== Passage du texte ==
Voyage en Laponie Finlandaise

Raid solo en Laponie
 

Mercredi 29 mars : Morgamoja - Oahujoki (Carte)

Mon compagnon de nuitée a pas mal ronflé et avait un matelas bruyant. Malgré tout, je me sens assez bien reposé et en forme.
Nous profitons du petit déjeuner pour discuter et il me demande alors quels sont mes pronostics pour notre prochaine élection présidentielle (nous sommes fin mars 2017).
- "Je n'en sais rien, cela fait un moment que je suis déconnecté de l'info et même avant mon départ, je pensais plus à la préparation de mon raid qu'aux élections. De toute façon, ceux pour qui je serais tenté de voter ne font pas partie des favoris. Il est peu probable que les Français se réveillent et pensent d'avantage à l'écologie qu'à leur porte-monnaie..."
===
== Extraits de données ==
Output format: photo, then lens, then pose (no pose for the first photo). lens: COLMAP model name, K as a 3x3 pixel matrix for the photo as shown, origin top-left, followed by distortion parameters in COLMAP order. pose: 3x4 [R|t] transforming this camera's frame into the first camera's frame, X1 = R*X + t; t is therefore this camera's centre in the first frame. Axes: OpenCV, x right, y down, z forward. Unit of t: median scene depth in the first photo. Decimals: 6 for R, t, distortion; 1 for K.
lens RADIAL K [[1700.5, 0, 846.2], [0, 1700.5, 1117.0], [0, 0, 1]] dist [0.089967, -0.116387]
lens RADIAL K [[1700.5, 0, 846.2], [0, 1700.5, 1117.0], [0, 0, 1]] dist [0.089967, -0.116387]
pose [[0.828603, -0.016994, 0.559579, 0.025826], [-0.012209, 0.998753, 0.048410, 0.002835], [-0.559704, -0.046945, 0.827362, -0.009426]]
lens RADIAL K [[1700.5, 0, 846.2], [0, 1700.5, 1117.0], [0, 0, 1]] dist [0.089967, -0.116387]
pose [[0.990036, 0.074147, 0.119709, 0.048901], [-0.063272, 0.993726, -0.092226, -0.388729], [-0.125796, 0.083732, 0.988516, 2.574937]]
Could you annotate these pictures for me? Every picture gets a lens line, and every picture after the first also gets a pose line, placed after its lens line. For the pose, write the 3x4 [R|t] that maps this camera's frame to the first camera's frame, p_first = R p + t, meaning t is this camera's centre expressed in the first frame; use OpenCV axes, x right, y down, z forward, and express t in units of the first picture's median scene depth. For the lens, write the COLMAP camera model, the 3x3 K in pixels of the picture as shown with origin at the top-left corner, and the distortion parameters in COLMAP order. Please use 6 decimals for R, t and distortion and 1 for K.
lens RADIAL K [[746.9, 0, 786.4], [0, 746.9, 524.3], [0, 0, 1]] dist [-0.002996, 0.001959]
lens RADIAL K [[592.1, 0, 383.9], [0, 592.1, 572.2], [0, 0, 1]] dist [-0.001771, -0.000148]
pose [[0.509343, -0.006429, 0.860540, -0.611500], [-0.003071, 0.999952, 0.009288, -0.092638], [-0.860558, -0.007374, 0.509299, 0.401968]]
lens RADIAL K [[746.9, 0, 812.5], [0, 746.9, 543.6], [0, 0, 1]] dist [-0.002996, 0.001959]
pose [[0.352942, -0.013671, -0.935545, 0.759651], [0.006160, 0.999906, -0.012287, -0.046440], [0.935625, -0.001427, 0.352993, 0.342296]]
===
**Questions d'étude:**
**1.** Pouvez-vous recopier le passage depuis « Mercredi 29 mars » jusqu'à « et en forme. » inclus, en remplaçant « matelas » par « tapis de sol » ?
**2.** Comment traduire en anglais cette phrase du passage : « Malgré tout, je me sens assez bien reposé et en forme. » ?
On peut se passer entièrement des lignes de données.

**Réponses dans l'ordre:**
**1.**
Mercredi 29 mars : Morgamoja - Oahujoki (Carte)

Mon compagnon de nuitée a pas mal ronflé et avait un tapis de sol bruyant. Malgré tout, je me sens assez bien reposé et en forme.

**2.** Despite everything, I feel fairly well rested and in good shape.